## Tugas Diberikan
Tuliskan kembali bagian berita tentang larangan cadar di UIN Sunan Kalijaga dari "REPUBLIKA.CO.ID, JAKARTA -- Larangan" sampai "Jakarta, Sabtu (10/3)." tanpa mengubah satu kata pun.

## Teks Bacaan
^^^^^^^^
Sabtu 10 Mar 2018 12:36 WIB

HMI Minta UIN Kalijaga Buka Dialog dengan Mahasiswi

HMI menilai pemakaian cadar dalam pandangan Islam bukan bagian radikalisme.

Rep: Novita Intan/ Red: Nidia Zuraya
Mahasiswi Universitas Islam Negeri (UIN) Sunan Kalijaga Yogyakarta yang mengenakan cadar berada di kawasan kampus UIN Sunan Kalijaga, Sleman, Yogyakarta, Kamis (8/3).
Foto: Antara/Andreas Fitri Atmoko
Mahasiswi Universitas Islam Negeri (UIN) Sunan Kalijaga Yogyakarta yang mengenakan cadar berada di kawasan kampus UIN Sunan Kalijaga, Sleman, Yogyakarta, Kamis (8/3).

REPUBLIKA.CO.ID, JAKARTA -- Larangan penggunaan cadar bagi mahasiswi yang diterapkan Universitas Islam Negeri (UIN) Sunan Kalijaga Yogyakarta menuai reaksi dari berbagai pihak. Pelarangan cadar tersebut tak terlepas dari alasan pedagogis.

Ketua Umum Pengurus Besar Himpunan Mahasiswa Islam (HMI), Sadam Al Jihad meminta pemerintah memberikan penjelasan kepada publik mengenai aturan hak warga negara dalam kebebasan beragama. "Menggunakan cadar merupakan hak setiap muslimah, segala hal yang berhubungan dengan aturan ini harus diberitahukan," ujarnya ketika dihubungi Republika di Jakarta, Sabtu (10/3).

Menurutnya, pemakaian cadar dalam pandangan Islam bukan bagian radikalisme. Sebab, sebagai warga negara Indonesia harus bisa menghargai perbedaan dalam simbol-simbol beragama.

"Cadar merupakan kebutuhan sebagian keyakninan setiap muslim," ucapnya.

photo
Mahasiswi Universitas Islam Negeri (UIN) Sunan Kalijaga Yogyakarta yang mengenakan cadar berada di kawasan kampus UIN Sunan Kalijaga, Sleman, Yogyakarta, Kamis (8/3).

Untuk itu, ia meminta UIN Sunan Kalijaga Yogyakarta dapat meninjau kembali kebijakan tersebut. Setidaknya, diperlukan ruang publik antara univeritas dan mahasiswa untuk menyelesaikan polemik tersebut.

"Perlu ada dialog, jangan ada justifikasi dalam islam, dan jangan sampai ada sebuah gerakan masif sehingga terjadi kekhawatiran," ungkapnya.

Baca juga, Mahasiswi Bercadar Menangis dan Mengadu ke Ustaz Abdul Somad

 

Menurutnya, dengan mengadakan ruang publik maka setidaknya akan menghasilkan kesepakatan yang sama-sama memberikan andil. Hal ini juga mencegah terjadi perluasan pelarangan cadar ke kampus lainnya.

"Maka itu dialog perlu dilakukan, ruang publik penting," ucapnya.
^^^^^^^^
## Data Hasil Ekstraksi
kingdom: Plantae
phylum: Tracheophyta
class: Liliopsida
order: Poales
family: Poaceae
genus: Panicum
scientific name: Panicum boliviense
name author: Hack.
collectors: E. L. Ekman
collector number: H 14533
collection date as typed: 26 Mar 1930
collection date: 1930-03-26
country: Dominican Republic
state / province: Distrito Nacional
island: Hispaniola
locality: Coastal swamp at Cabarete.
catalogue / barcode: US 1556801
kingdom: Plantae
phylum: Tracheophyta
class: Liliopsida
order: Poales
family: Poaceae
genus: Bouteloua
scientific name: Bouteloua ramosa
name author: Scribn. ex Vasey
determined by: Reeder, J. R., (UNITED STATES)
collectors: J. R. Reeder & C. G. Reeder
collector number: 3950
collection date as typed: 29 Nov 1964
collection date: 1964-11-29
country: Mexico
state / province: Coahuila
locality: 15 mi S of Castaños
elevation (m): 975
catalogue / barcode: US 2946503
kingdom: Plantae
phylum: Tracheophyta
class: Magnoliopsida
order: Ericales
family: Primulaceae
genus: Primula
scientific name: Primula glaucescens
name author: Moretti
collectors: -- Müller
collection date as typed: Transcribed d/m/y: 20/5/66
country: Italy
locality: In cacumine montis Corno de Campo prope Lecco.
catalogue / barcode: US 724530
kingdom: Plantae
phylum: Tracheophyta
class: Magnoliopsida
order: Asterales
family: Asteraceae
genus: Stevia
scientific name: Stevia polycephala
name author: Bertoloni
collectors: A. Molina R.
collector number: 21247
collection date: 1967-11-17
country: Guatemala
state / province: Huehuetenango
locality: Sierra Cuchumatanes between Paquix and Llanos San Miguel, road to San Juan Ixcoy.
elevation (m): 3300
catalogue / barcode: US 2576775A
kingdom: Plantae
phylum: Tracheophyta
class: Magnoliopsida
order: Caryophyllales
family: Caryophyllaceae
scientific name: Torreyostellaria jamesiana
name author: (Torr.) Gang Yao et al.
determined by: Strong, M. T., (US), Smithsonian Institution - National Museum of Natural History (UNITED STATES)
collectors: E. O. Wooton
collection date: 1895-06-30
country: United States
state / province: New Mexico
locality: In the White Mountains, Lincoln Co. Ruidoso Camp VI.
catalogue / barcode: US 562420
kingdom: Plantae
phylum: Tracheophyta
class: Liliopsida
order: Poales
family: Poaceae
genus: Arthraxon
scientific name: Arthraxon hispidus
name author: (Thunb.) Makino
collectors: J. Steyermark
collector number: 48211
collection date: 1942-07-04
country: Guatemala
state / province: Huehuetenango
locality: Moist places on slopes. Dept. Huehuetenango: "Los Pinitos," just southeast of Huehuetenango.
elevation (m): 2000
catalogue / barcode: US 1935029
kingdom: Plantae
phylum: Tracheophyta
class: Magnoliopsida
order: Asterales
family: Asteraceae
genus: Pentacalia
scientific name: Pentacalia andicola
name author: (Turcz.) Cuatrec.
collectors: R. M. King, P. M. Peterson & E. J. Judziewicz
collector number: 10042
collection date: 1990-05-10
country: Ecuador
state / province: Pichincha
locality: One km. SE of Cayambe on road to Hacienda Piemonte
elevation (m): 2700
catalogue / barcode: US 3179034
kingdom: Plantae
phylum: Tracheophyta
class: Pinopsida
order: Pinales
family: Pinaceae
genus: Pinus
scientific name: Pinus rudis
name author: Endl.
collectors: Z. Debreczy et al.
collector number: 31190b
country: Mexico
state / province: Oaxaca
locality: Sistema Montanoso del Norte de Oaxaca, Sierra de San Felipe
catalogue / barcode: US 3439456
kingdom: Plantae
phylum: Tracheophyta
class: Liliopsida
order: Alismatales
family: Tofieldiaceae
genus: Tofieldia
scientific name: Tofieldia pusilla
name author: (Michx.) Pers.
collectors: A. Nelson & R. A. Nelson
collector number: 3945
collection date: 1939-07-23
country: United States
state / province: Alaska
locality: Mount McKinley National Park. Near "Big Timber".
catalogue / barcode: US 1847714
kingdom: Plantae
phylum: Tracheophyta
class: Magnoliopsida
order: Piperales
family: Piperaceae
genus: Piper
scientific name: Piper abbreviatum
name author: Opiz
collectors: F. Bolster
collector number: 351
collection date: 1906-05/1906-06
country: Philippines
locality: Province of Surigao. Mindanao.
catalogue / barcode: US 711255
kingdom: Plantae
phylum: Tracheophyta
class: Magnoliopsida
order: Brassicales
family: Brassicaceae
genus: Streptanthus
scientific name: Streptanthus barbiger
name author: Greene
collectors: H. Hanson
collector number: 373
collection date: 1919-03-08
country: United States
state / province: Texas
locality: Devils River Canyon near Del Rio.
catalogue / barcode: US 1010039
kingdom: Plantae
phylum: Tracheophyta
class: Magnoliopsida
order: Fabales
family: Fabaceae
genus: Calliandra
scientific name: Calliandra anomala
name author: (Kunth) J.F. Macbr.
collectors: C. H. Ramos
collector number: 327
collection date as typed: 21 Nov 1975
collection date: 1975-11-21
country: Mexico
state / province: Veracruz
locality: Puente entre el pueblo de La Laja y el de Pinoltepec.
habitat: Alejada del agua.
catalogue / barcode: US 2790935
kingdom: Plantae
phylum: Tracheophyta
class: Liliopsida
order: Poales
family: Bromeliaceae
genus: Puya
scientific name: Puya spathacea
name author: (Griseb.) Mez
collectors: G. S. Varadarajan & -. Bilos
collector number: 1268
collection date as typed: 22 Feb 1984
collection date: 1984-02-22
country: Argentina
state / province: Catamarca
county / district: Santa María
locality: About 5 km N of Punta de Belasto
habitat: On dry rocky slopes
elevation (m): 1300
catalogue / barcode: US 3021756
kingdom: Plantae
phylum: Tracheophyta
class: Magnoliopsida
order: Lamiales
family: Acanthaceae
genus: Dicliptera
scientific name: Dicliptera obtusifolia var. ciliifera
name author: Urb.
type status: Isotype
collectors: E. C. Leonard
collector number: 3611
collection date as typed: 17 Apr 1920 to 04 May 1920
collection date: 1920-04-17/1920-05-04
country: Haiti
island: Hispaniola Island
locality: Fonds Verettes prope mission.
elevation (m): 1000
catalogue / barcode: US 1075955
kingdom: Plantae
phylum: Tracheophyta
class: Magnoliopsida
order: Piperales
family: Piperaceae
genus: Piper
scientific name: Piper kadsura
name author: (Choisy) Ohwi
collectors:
^^^^^^^^
## Jawaban Latihan
REPUBLIKA.CO.ID, JAKARTA -- Larangan penggunaan cadar bagi mahasiswi yang diterapkan Universitas Islam Negeri (UIN) Sunan Kalijaga Yogyakarta menuai reaksi dari berbagai pihak. Pelarangan cadar tersebut tak terlepas dari alasan pedagogis.

Ketua Umum Pengurus Besar Himpunan Mahasiswa Islam (HMI), Sadam Al Jihad meminta pemerintah memberikan penjelasan kepada publik mengenai aturan hak warga negara dalam kebebasan beragama. "Menggunakan cadar merupakan hak setiap muslimah, segala hal yang berhubungan dengan aturan ini harus diberitahukan," ujarnya ketika dihubungi Republika di Jakarta, Sabtu (10/3).